The family was kept in the living room while the house was lightly searched. "We have to keep an eye on them, especially the men," Walblay said.

Several Marines sat with the family, who appeared genuinely at ease, curious and smiling. They joked in broken English with the Marines sitting on their blue couch.

The sons and daughters stared at their equipment with wide eyes. Each Marine was crammed into a full set of heavy armor, clutching an automatic rifle. Night vision equipment was on their camouflaged helmets.

There was no serious questioning. A couple of Marines appeared simply to be getting to know the family.

The family was surprised that Walblay speaks basic Arabic, which he picked up from a translator last year.

Speaking broken English, one of the sons, Issa, said "we were watching the Oprah Winfrey show."

Mustafa, the father, said they don't go out after 7 p.m., four hours before curfew.

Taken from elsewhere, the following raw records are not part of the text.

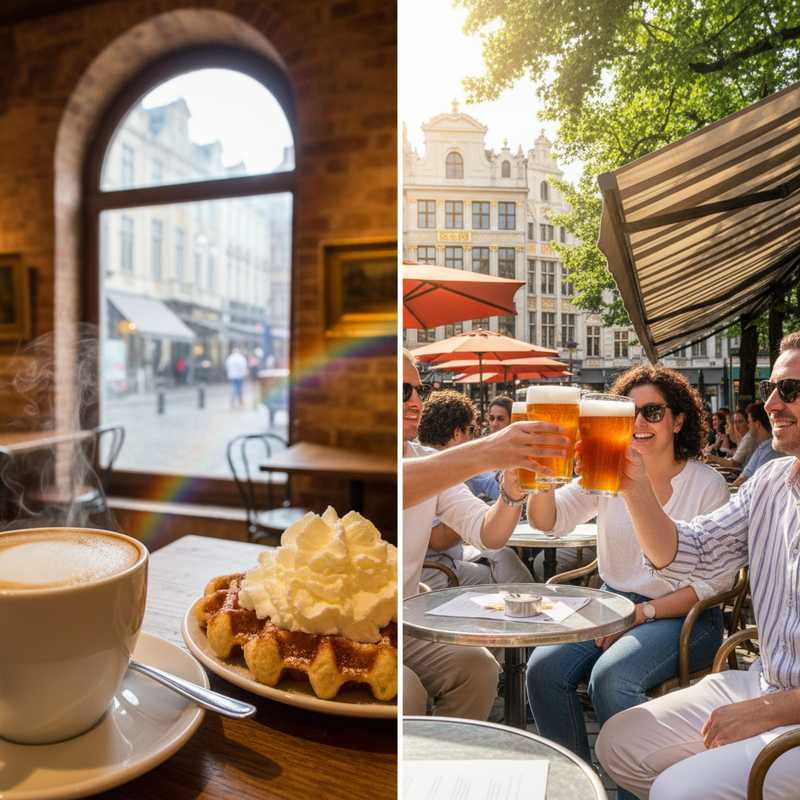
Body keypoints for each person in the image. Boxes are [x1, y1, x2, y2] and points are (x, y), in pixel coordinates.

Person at [595, 332, 800, 800]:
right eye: (771, 388)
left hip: (785, 703)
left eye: (789, 390)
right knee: (617, 743)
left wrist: (771, 711)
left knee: (676, 790)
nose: (770, 403)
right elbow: (691, 551)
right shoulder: (769, 481)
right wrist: (634, 486)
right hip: (764, 680)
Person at [525, 366, 732, 799]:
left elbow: (715, 584)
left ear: (678, 420)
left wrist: (642, 613)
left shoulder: (706, 484)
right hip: (613, 601)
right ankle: (577, 786)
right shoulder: (606, 471)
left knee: (612, 678)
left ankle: (636, 791)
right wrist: (542, 468)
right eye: (629, 414)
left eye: (652, 412)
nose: (638, 424)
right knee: (542, 669)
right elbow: (546, 522)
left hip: (686, 614)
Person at [402, 350, 567, 719]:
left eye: (418, 390)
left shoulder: (425, 457)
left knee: (478, 668)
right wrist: (489, 450)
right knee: (407, 691)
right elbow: (402, 483)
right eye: (402, 391)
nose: (415, 401)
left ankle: (448, 762)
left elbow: (487, 535)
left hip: (402, 621)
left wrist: (511, 491)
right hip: (363, 626)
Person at [417, 390, 532, 591]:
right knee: (503, 572)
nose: (474, 437)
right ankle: (526, 604)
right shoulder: (435, 467)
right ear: (456, 434)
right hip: (433, 570)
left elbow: (488, 483)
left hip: (448, 557)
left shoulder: (434, 459)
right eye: (472, 430)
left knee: (504, 555)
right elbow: (439, 540)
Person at [732, 401, 781, 487]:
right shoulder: (762, 447)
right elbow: (743, 477)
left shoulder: (770, 450)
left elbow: (754, 485)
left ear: (757, 424)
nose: (747, 425)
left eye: (749, 421)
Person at [706, 407, 756, 473]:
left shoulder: (748, 438)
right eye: (735, 422)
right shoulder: (745, 437)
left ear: (747, 423)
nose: (737, 425)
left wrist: (711, 458)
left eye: (740, 422)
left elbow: (733, 464)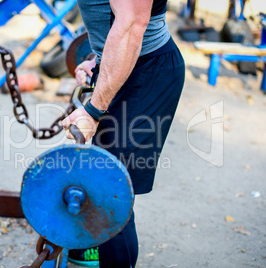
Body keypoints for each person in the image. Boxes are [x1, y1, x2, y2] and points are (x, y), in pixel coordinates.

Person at [62, 0, 185, 267]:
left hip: (147, 75)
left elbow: (132, 24)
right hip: (129, 67)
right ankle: (97, 248)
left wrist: (93, 111)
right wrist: (100, 59)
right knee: (104, 182)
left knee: (111, 193)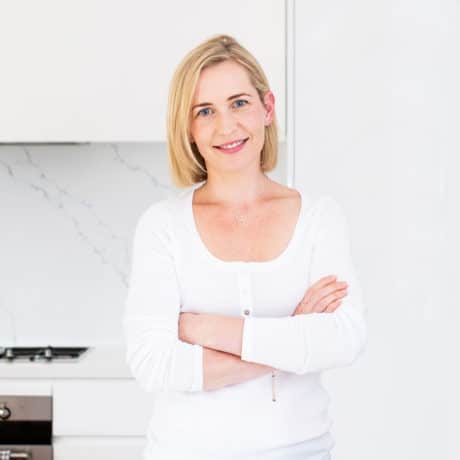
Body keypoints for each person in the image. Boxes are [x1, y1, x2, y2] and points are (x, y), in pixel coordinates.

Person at [122, 34, 367, 460]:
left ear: (267, 108)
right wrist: (291, 337)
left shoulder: (318, 217)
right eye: (205, 111)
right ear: (189, 129)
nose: (226, 126)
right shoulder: (162, 226)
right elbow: (153, 363)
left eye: (239, 103)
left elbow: (344, 338)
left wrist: (207, 329)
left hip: (300, 451)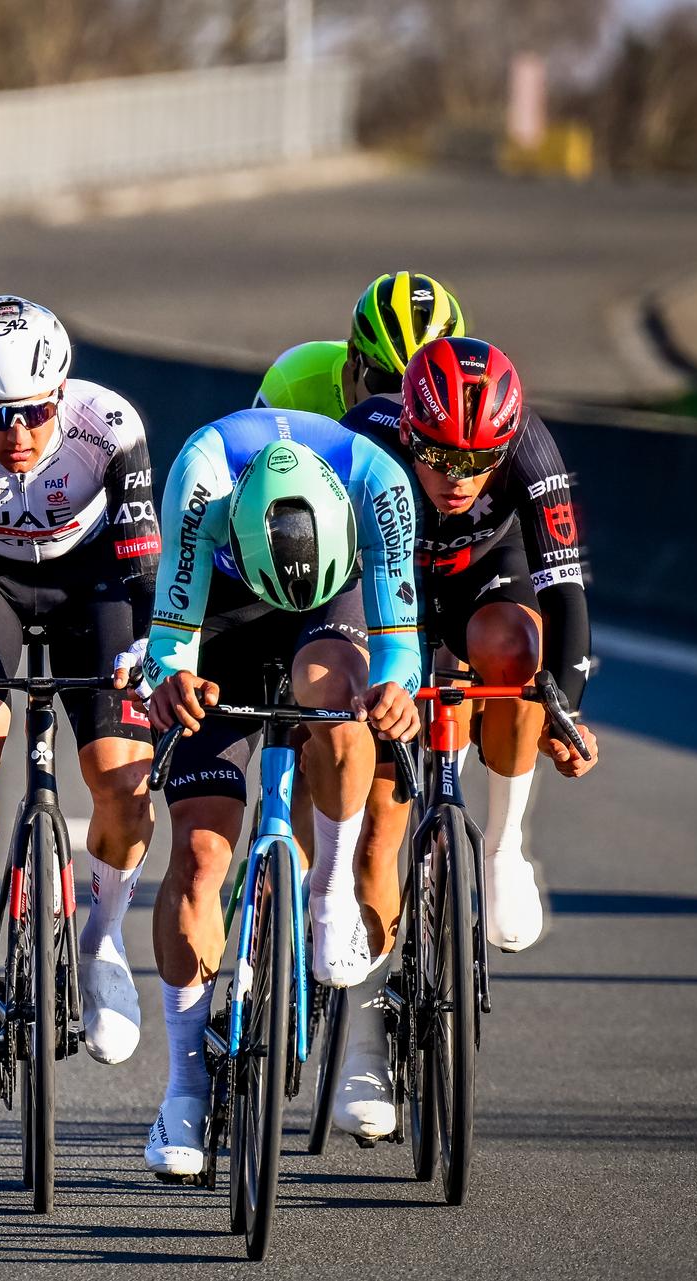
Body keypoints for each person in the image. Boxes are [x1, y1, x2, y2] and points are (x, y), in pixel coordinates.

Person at [314, 336, 604, 1136]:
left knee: (519, 649)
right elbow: (334, 592)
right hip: (388, 587)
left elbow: (566, 589)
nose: (458, 478)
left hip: (485, 575)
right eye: (439, 456)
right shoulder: (364, 439)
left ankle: (505, 848)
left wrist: (568, 710)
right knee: (380, 828)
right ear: (409, 431)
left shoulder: (532, 448)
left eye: (478, 461)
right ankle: (364, 1041)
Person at [126, 407, 423, 1178]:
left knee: (341, 700)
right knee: (199, 855)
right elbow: (170, 639)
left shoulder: (379, 482)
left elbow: (401, 645)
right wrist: (172, 680)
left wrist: (395, 692)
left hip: (331, 604)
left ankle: (329, 893)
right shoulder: (203, 476)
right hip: (223, 607)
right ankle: (184, 1088)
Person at [0, 296, 163, 1066]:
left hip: (96, 583)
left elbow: (144, 575)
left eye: (37, 412)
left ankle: (104, 943)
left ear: (62, 394)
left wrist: (152, 646)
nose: (18, 435)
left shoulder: (109, 428)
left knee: (121, 770)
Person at [255, 271, 466, 420]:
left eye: (425, 389)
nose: (403, 404)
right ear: (354, 356)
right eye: (388, 384)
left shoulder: (471, 399)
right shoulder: (294, 379)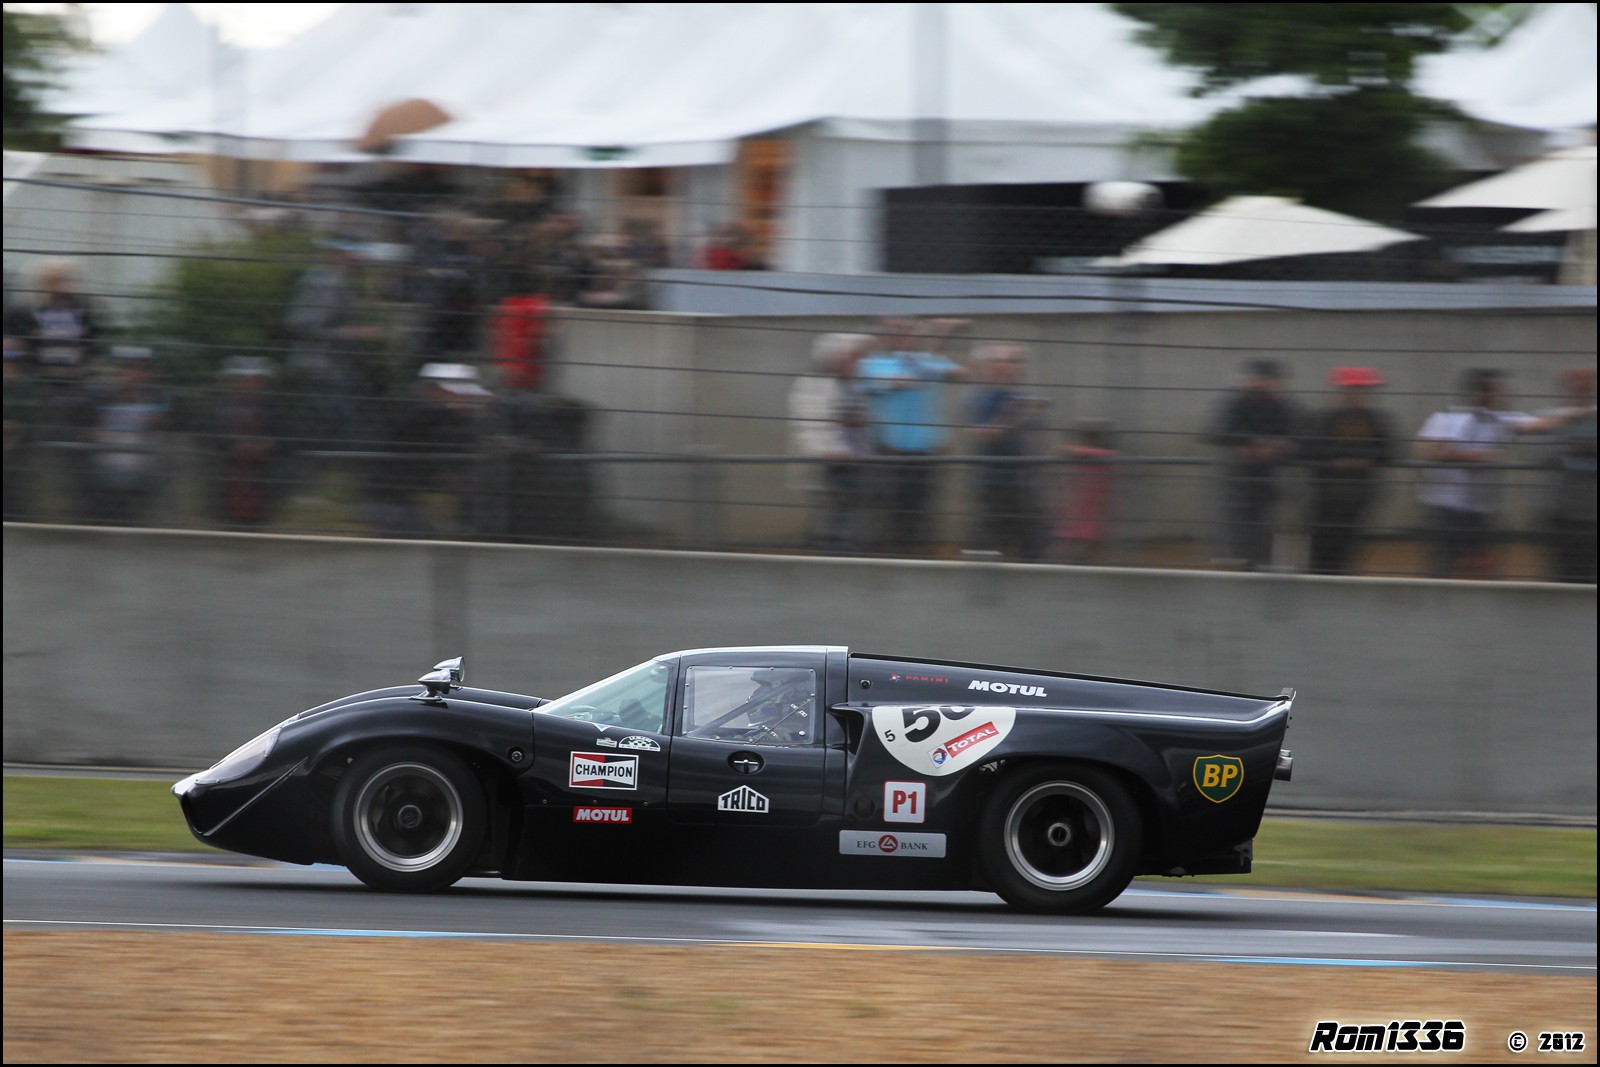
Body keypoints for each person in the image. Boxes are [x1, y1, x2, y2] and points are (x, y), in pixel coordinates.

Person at [1415, 368, 1590, 579]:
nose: (1504, 396)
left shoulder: (1499, 418)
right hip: (1448, 508)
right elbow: (1434, 451)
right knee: (1446, 566)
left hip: (1481, 510)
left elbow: (1541, 426)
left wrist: (1581, 412)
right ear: (1482, 392)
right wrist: (1481, 457)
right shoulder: (1446, 418)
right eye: (1499, 390)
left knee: (1482, 567)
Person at [857, 319, 969, 553]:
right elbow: (901, 382)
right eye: (899, 331)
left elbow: (960, 374)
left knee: (922, 507)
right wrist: (938, 344)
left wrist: (934, 353)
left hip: (926, 452)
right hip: (891, 452)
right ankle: (895, 554)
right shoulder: (874, 364)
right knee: (891, 510)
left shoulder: (929, 360)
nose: (906, 337)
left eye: (911, 331)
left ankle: (916, 554)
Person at [1208, 359, 1300, 570]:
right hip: (1238, 479)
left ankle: (1258, 566)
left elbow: (1298, 437)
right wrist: (1252, 444)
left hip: (1267, 479)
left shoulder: (1281, 406)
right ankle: (1242, 567)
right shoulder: (1236, 402)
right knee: (1237, 529)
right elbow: (1218, 432)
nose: (1262, 386)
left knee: (1263, 528)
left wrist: (1277, 448)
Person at [1304, 367, 1396, 575]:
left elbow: (1388, 450)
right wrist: (1339, 460)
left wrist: (1362, 460)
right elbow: (1311, 448)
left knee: (1349, 546)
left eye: (1361, 391)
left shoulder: (1376, 420)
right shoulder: (1323, 418)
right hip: (1326, 496)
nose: (1356, 396)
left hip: (1358, 496)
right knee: (1322, 546)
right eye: (1351, 391)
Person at [787, 333, 871, 553]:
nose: (854, 362)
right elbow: (808, 425)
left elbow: (858, 419)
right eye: (848, 357)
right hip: (831, 460)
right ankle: (832, 550)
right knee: (833, 507)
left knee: (841, 507)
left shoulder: (847, 384)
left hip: (850, 458)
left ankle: (834, 547)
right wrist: (826, 451)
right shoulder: (814, 385)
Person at [966, 343, 1047, 560]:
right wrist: (1017, 414)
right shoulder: (984, 398)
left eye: (1015, 361)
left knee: (1031, 539)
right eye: (1002, 361)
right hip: (996, 481)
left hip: (1023, 480)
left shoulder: (1023, 396)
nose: (1010, 367)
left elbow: (1035, 439)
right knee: (993, 538)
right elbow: (983, 434)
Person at [1541, 368, 1597, 583]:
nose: (1584, 394)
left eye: (1588, 388)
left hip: (1591, 512)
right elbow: (1545, 457)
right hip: (1564, 512)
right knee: (1565, 574)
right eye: (1579, 389)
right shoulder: (1556, 419)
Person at [1052, 419, 1119, 564]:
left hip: (1090, 511)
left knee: (1082, 549)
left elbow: (1068, 450)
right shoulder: (1086, 458)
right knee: (1072, 548)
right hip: (1078, 509)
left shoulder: (1103, 457)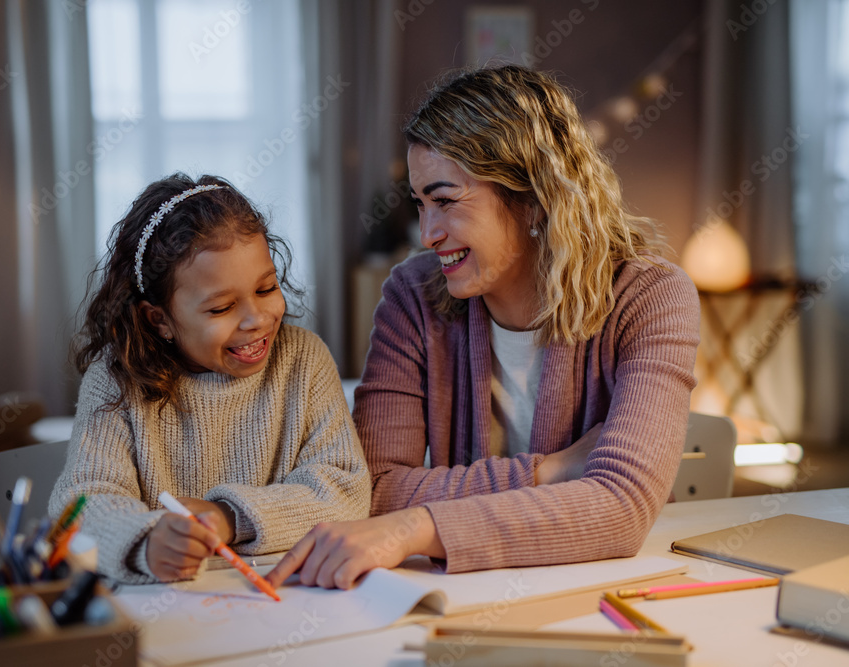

"Ramadi, good, not good," Mustafa said, mimicking the sound of explosions. "My daughters ..." - he wrapped his hands around his arms, pretending to shiver in fright, explaining the girls fear the war.

The sisters smiled, bashfully.

Inside, one Marine sat on a stairwell with his helmet off, smoking a cigarette.

One Marine asked if they family has seen any insurgents.

"If I know, I say to you," Issa said. "You love your country, we love our country."

Several villas later, the troops were back at base.